La traversée du Lysefjord

Samedi 25 juin, à 7h30 je me lève, et j'essaye de revenir sur mes pas de l'avant-veille, mais en plein brouillard. C'est là que je comprends pourquoi il y a autant de cairns et de T rouge pour indiquer le chemin. J'arrive au niveau du "Pulpit Rock" et même avec un épais brouillard dès 9h30 il y a déjà une soixantaine de touristes.

Je n'attendrai pas que le brouillard se dissipe, car j'ai déjà profité du point de vue avant-hier, et les touristes arrivent de plus en plus nombreux. Je reprends donc la descente, en espérant trouver un chemin menant à Songesand.

Le brouillard a complètement disparu, le ciel est bleu, il fait même assez chaud. Je croise une quantité incroyable de gens. En fait ça ne s'arrête jamais, je suis constamment arrêté pour les laisser passer.

J'arrive à un croisement où une pancarte indique un chemin de 43km menant à Lysebotn, à l'autre bout du fjord. Absolument personne ne semble prendre cette direction, donc ça me plait bien, mais 43km ça fait beaucoup, j'espère que je pourrai prendre un ferry en cours de route.

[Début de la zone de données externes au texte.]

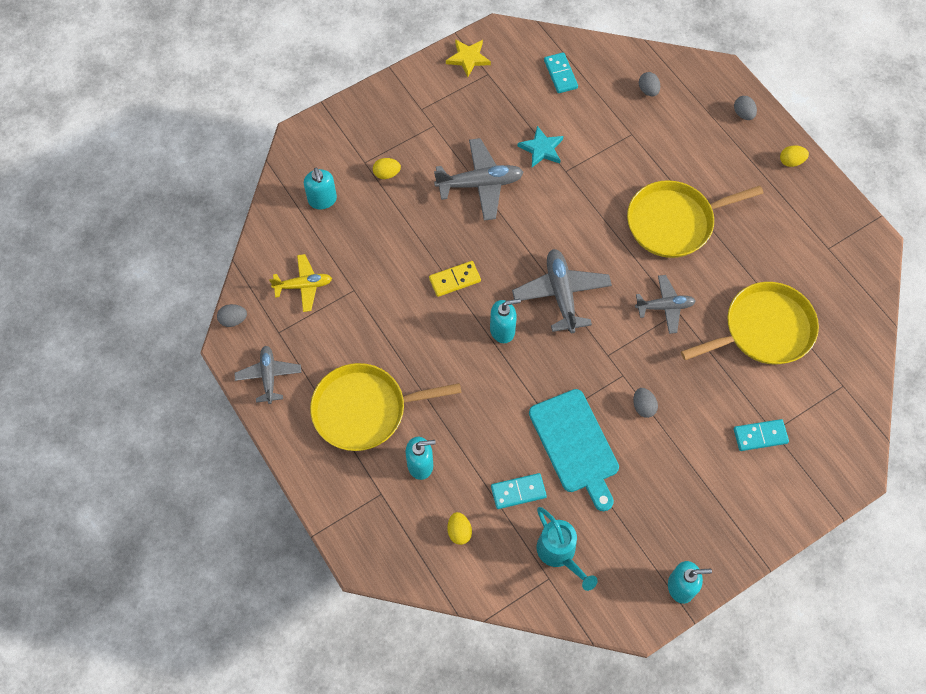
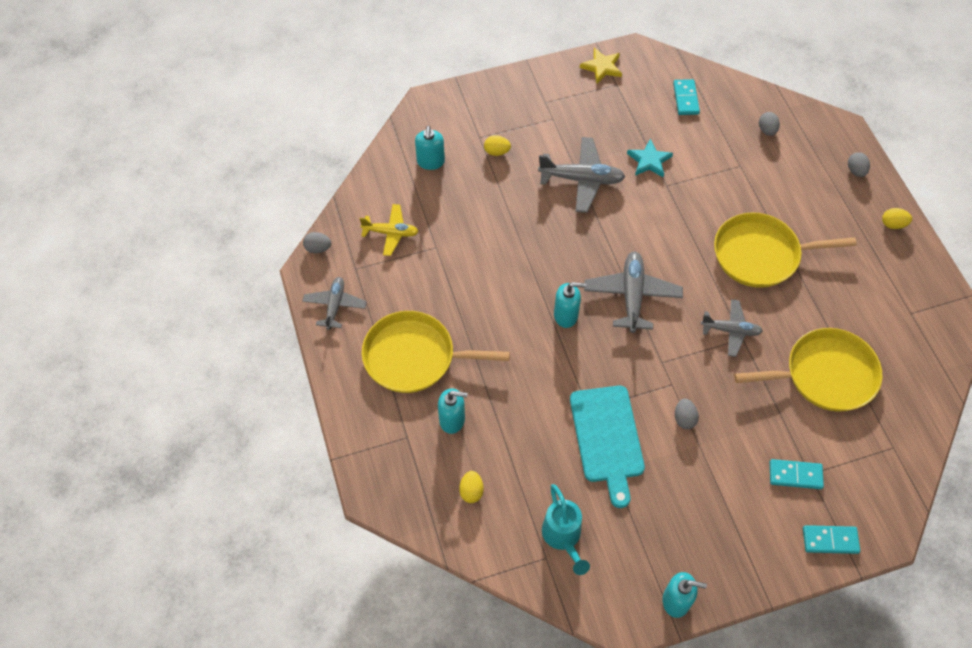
camera: 15 degrees right, 5 degrees down
(455, 280) = (533, 259): yellow domino -> none
(518, 491) = (539, 468): turquoise domino -> turquoise domino (830, 540)

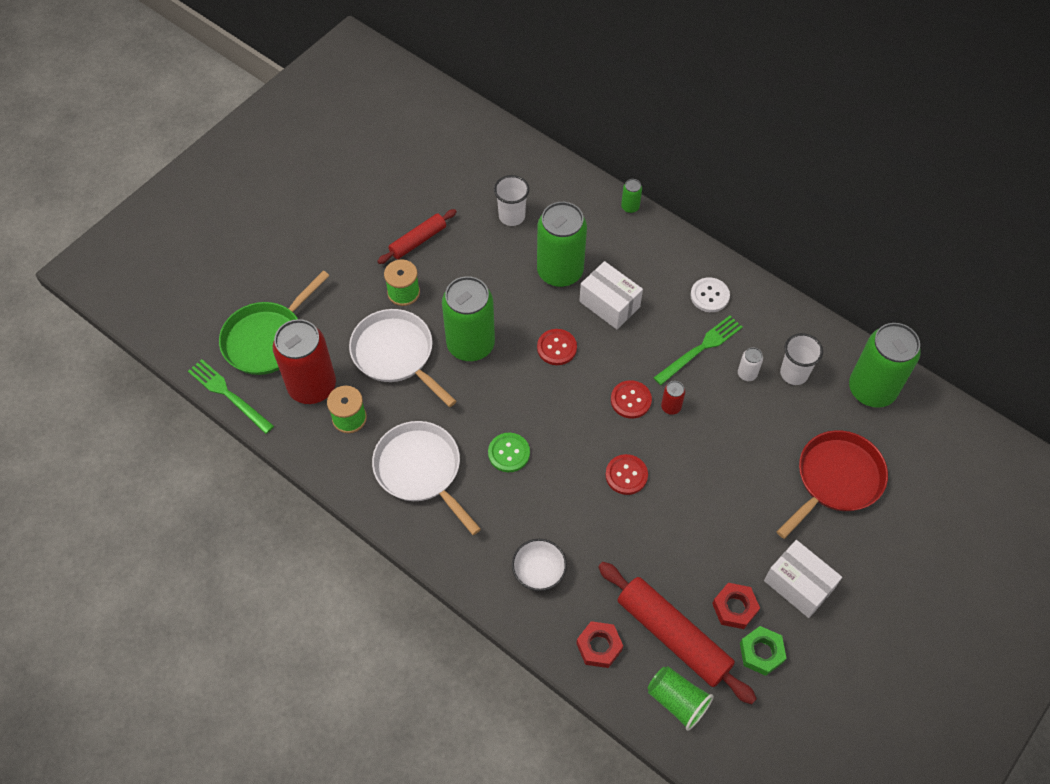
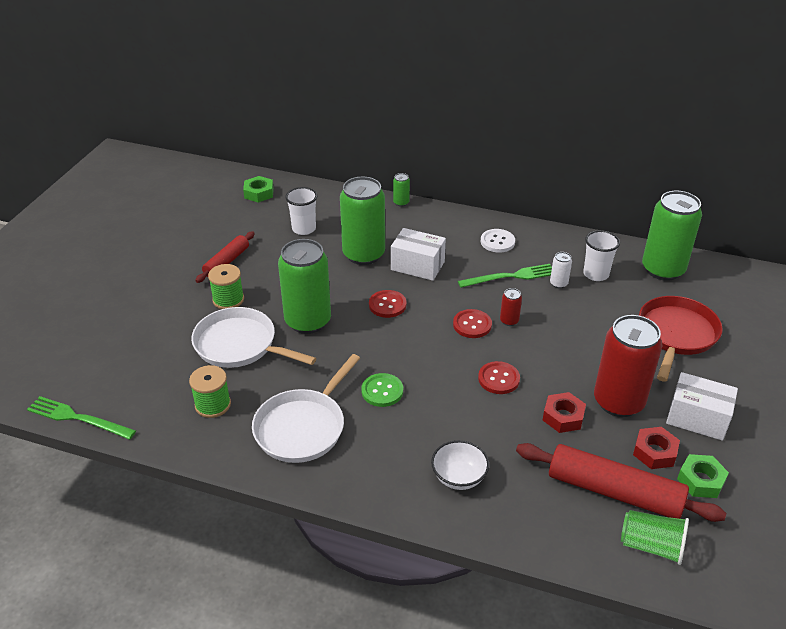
camera: 20 degrees left, 20 degrees down
(267, 339) = (105, 364): green pan -> none
(312, 386) = (165, 389): red can -> red can (618, 402)
(421, 470) = (303, 427): white pan -> white pan turned 90 degrees counterclockwise
(483, 149) = (259, 193): none -> green nut
(599, 646) = (550, 523): red nut -> red nut (563, 417)
(700, 349) = (510, 276): green fork -> green fork turned 45 degrees clockwise

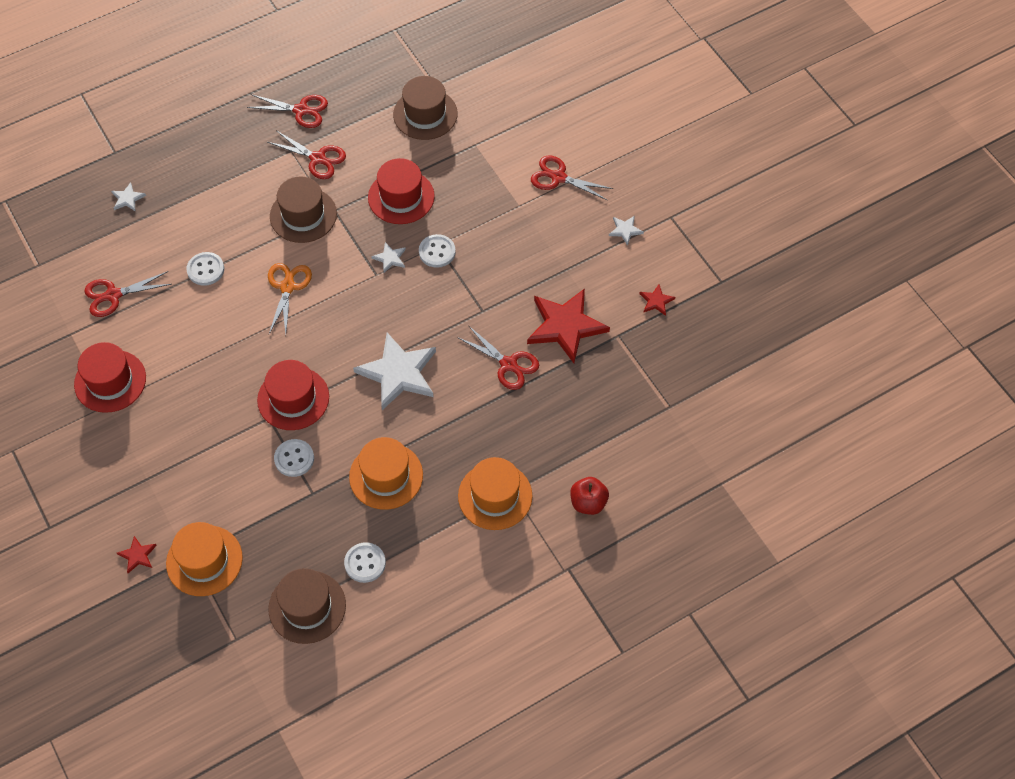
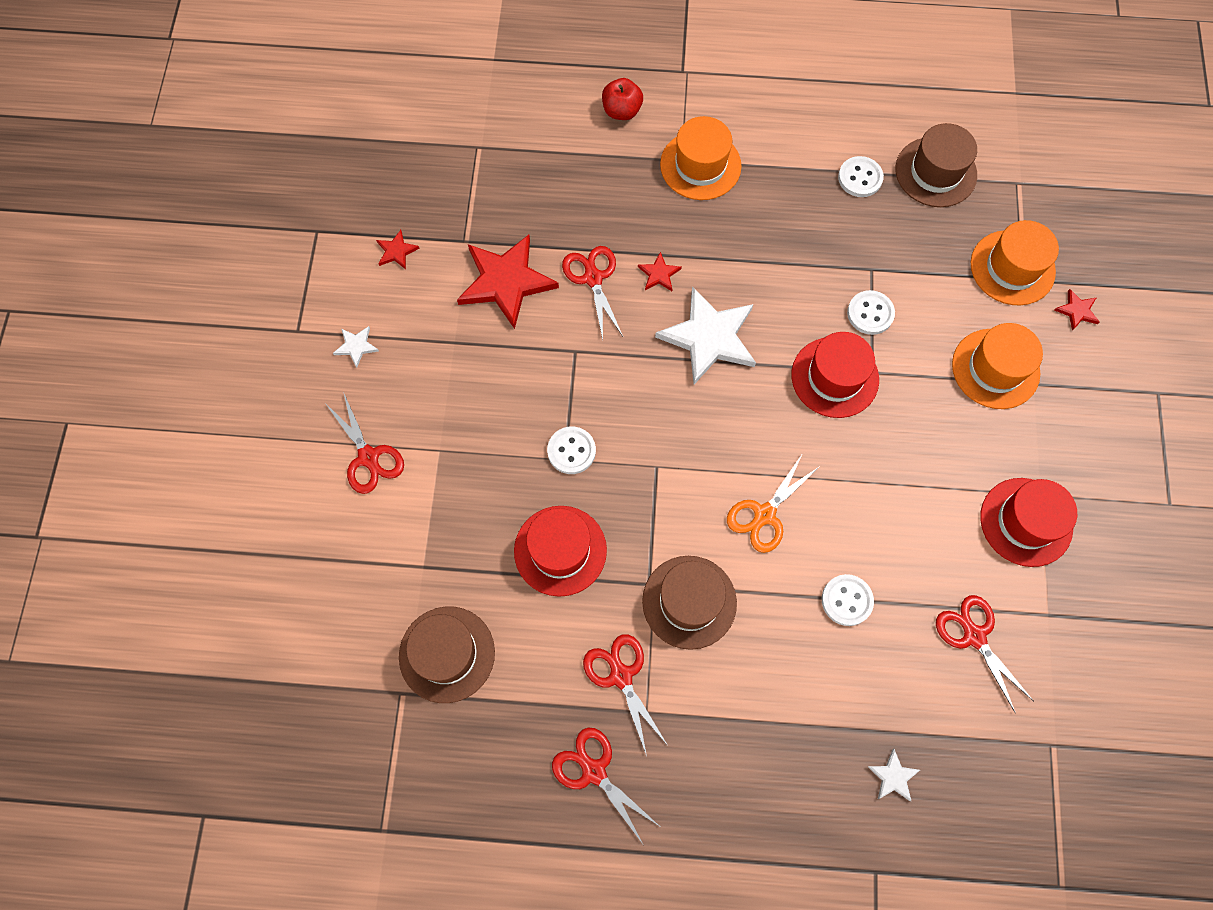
camera: 145 degrees left, 10 degrees up
(113, 295) = (974, 636): red scissors -> red scissors turned 135 degrees counterclockwise
(386, 476) = (790, 243): orange hat -> orange hat (995, 368)
(390, 258) = (628, 477): white star -> none
(465, 395) = (659, 274): none -> red star

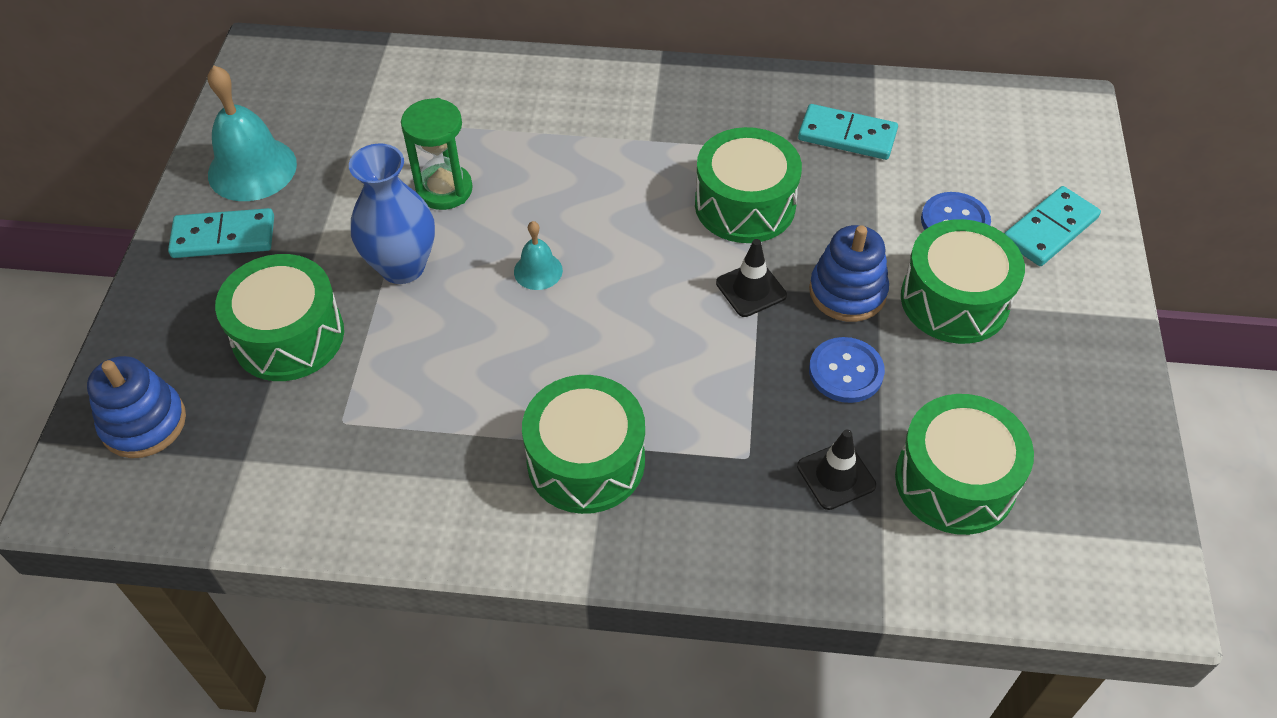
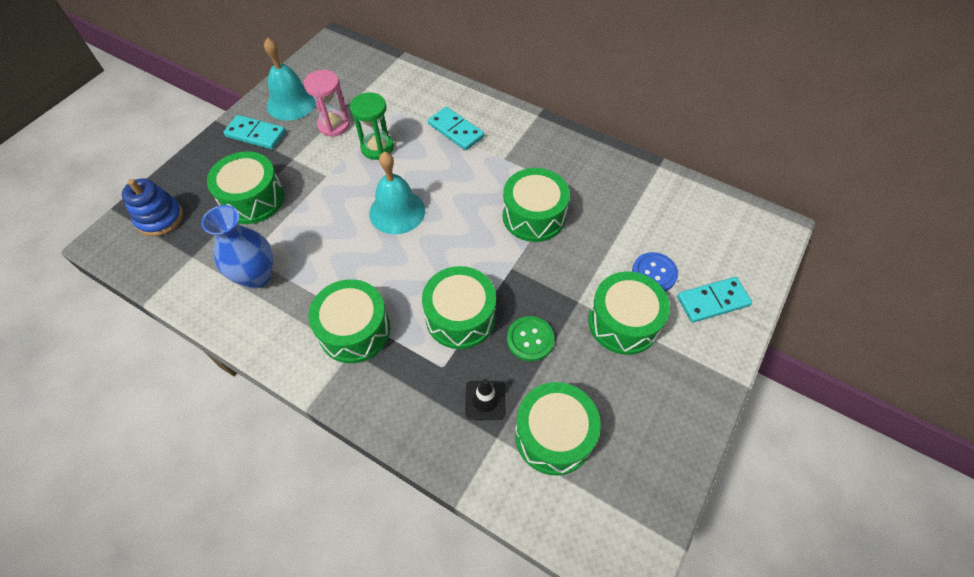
camera: 25 degrees right, 5 degrees up
(349, 179) = (334, 125): none -> pink hourglass
(402, 267) = (330, 183): blue vase -> blue vase (257, 276)
(538, 271) = (397, 211): turquoise bell -> turquoise bell, size x1.92
(729, 381) = (460, 317): none -> green drum
(751, 289) = (506, 267): black traffic cone -> none
(846, 371) = (530, 339): blue button -> green button
(847, 135) = (620, 196): turquoise domino -> turquoise domino (456, 130)
(847, 292) = (561, 291): blue stacking toy -> none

Le sentier est assez bien indiqué mais toutefois difficile et très peu fréquenté. Pendant 6 heures de marche sur 15km, je n'aurai croisé que 6 randonneurs.





Vue en contre plongée sur le Gjerag.
J'arrive à Songesand, la seule escale du ferry sur le côté nord du fjord. Je suis obligé de courir un peu car le ferry arrive et il n'y en a que deux par jour. Je paye presque 30€ pour seulement une demi-heure de traversée, pendant laquelle je pourrai apercevoir un autre rocher faisant l'objet de ma prochaine balade : le Gjeragbolten.


Tout juste arrivé à Lysebotn, je débourse 20€ de plus pour une pizza et un jus de pomme face au fjord, en regardant les fous qui font du base-jump. Puis je repars sur la route en direction du chemin menant au fameux Gjeragbolten, à priori plus difficile d'accès que le Preikestolen.

Campement près de Lysebotn.
J'ai à peine marché 2km sur la route que je suis bloqué par un tunnel, je ne sais pas si j'ai le droit de traverser à pied, rien ne dit que c'est interdit mais ça ne me rassure pas. Soit je fais du stop, soit je redescend prendre la navette... Finalement, en allant pisser, je trouve juste derrière l'entrée du tunnel un petit coin pas désagréable. Je suis fatigué, c'est trop tentant de planter la tente ici. Allez, il est 21h, je me couche, je verrai demain.